• **EXERCISE DIRECTIONS**
Copy the lines of the listing below word for word, starting with the line containing "order: Xylariales" and continuing through the line containing "common name: ege-kulskorpe".

---+---

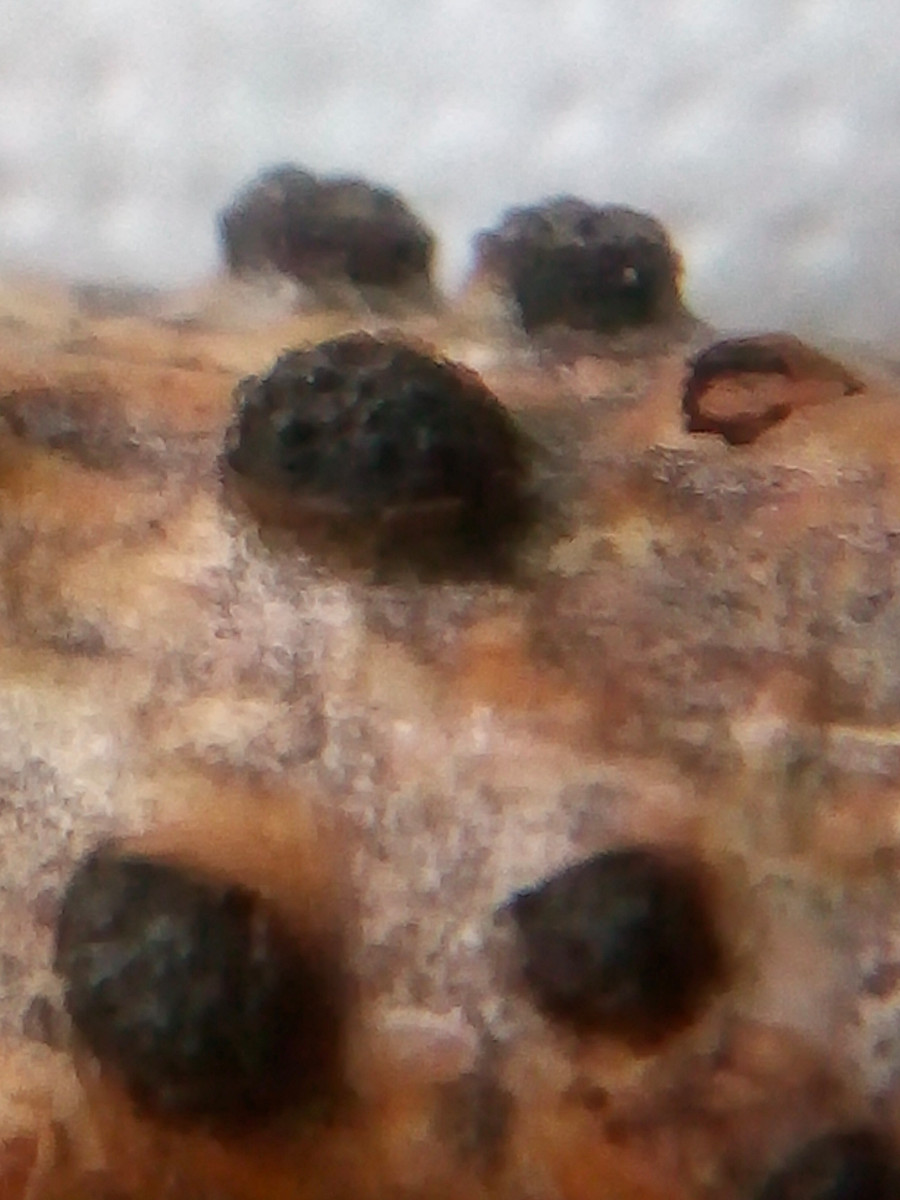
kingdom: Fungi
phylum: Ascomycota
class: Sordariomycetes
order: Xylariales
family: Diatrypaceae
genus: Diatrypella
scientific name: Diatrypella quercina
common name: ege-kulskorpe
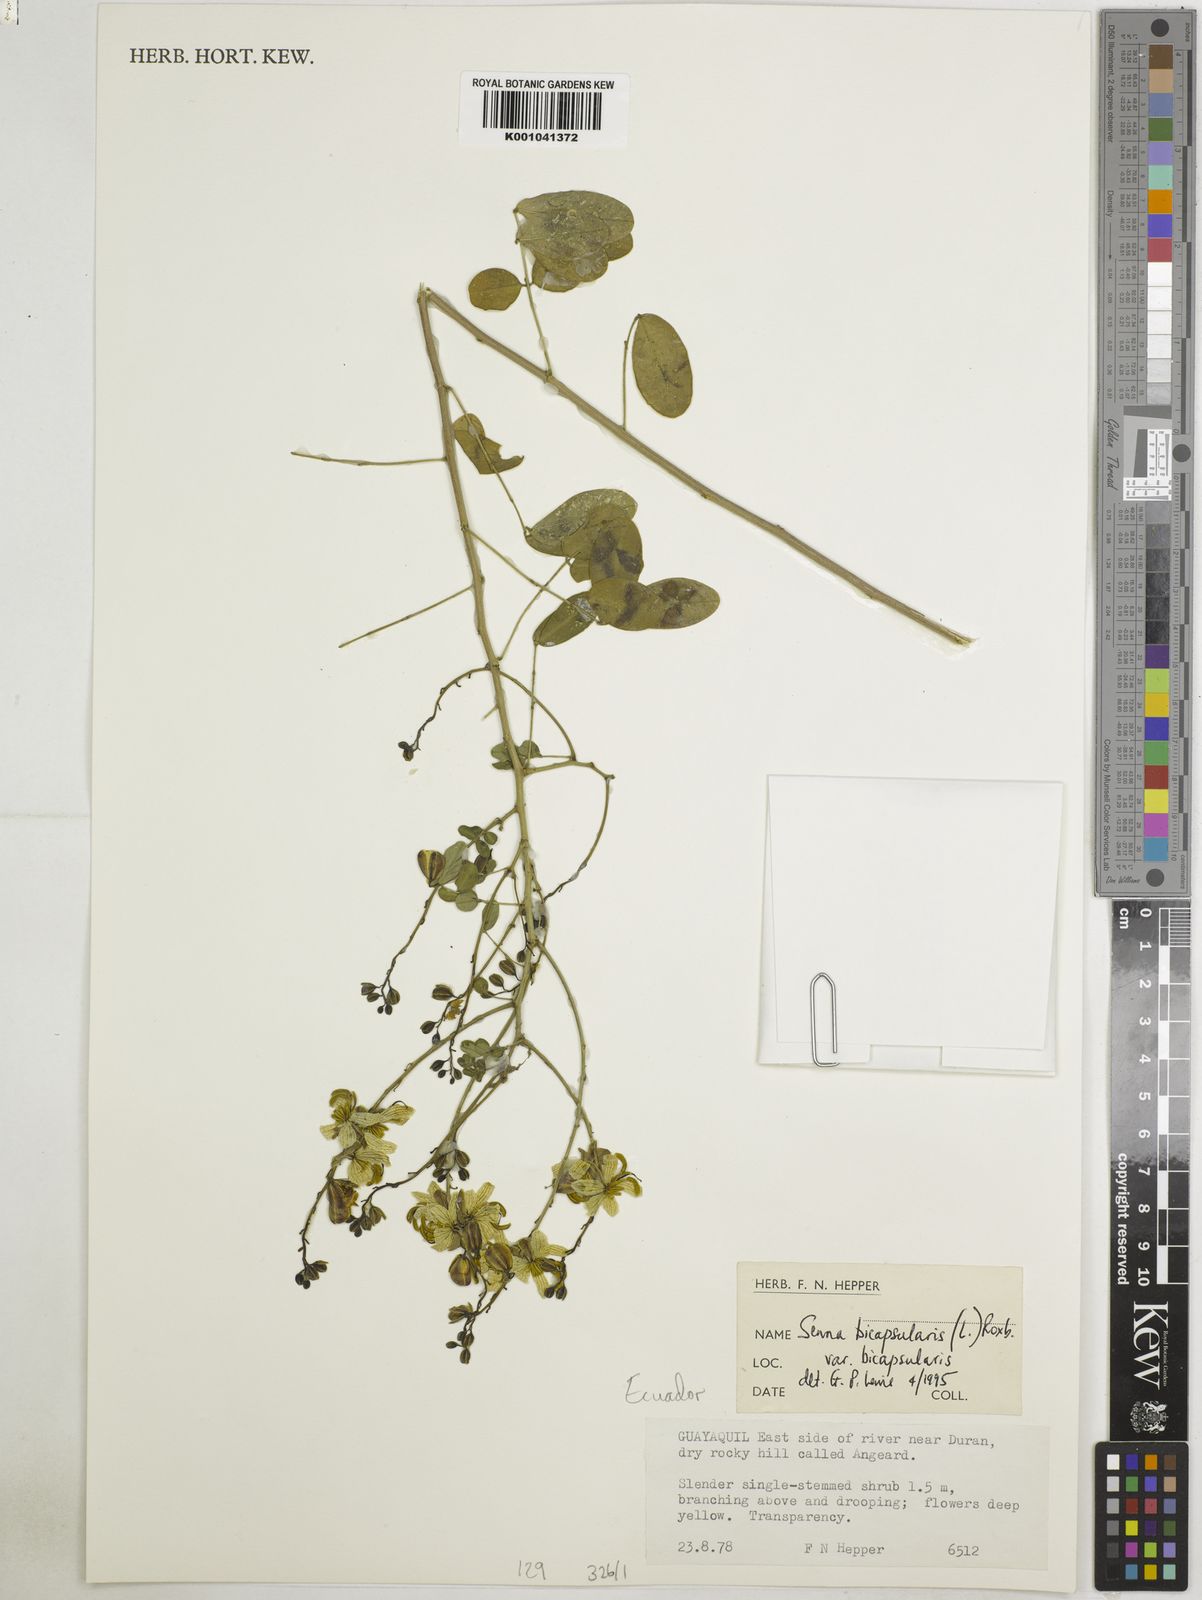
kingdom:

---+---

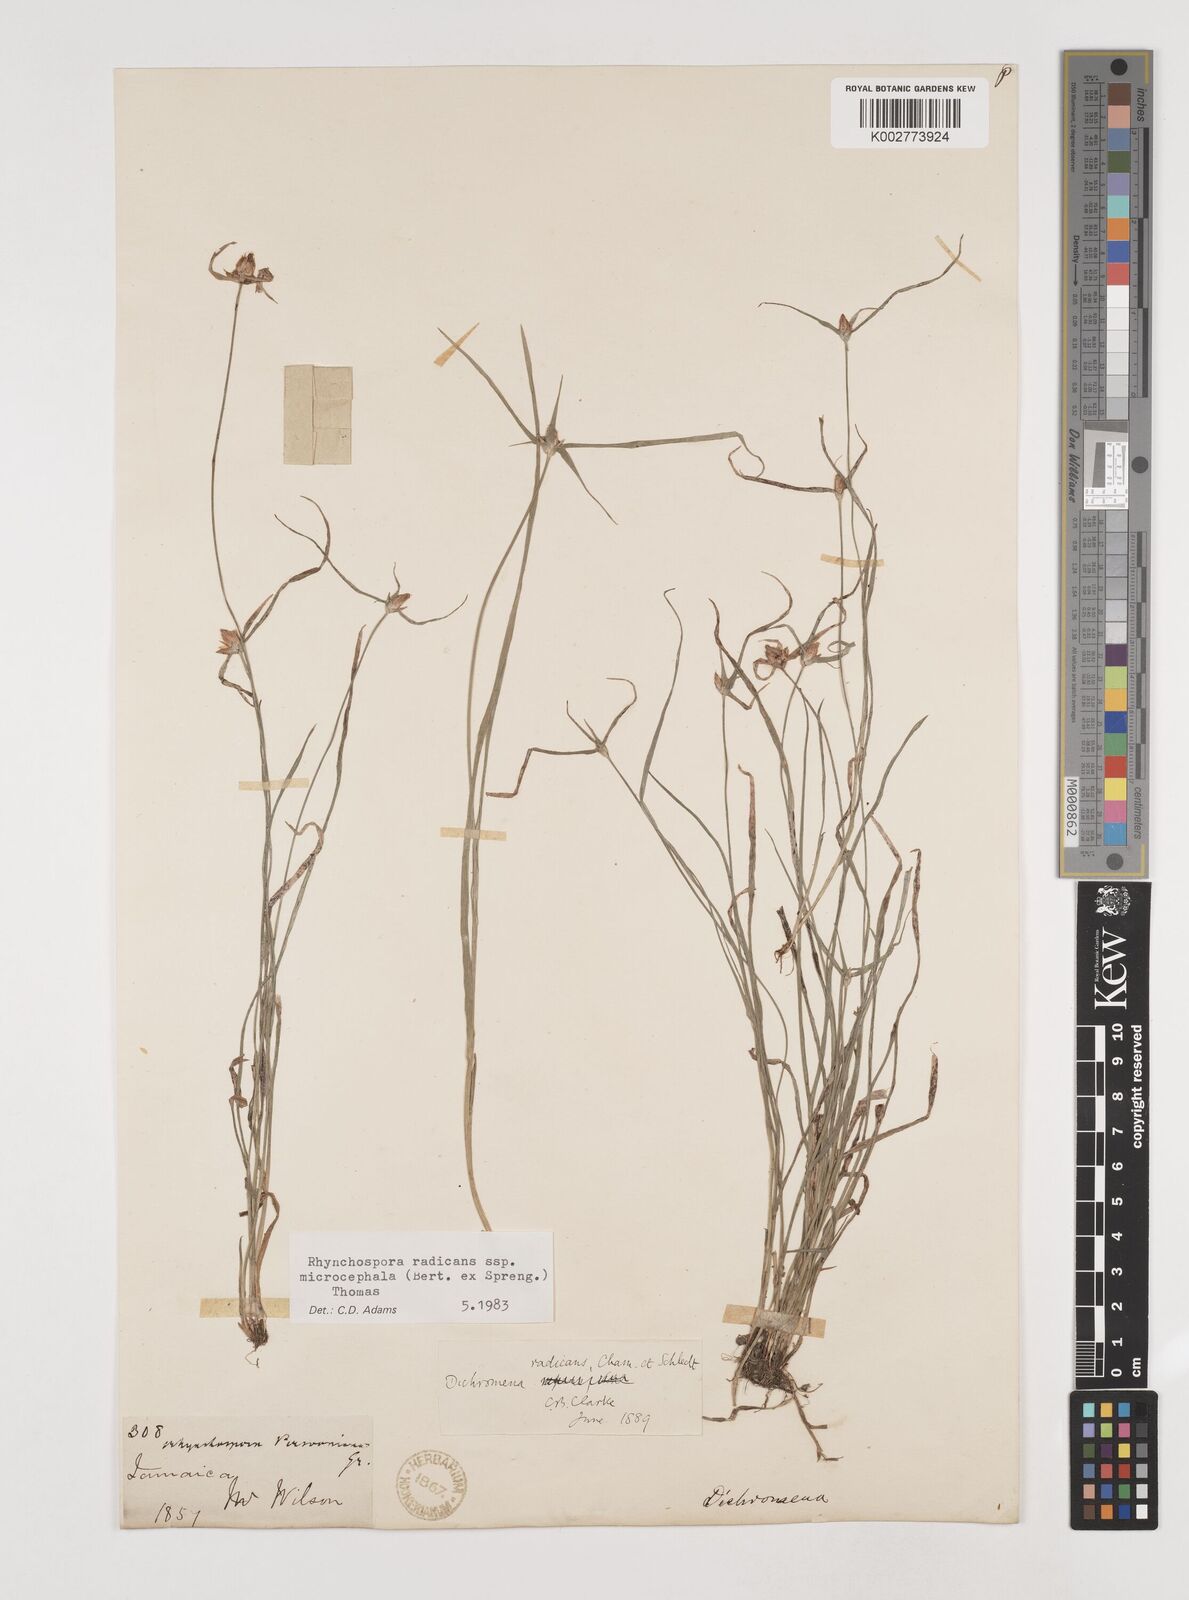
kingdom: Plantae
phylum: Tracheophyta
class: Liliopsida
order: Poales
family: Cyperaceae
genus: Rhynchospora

---+---

• **ANSWER TO THIS TASK**
order: Xylariales
family: Diatrypaceae
genus: Diatrypella
scientific name: Diatrypella quercina
common name: ege-kulskorpe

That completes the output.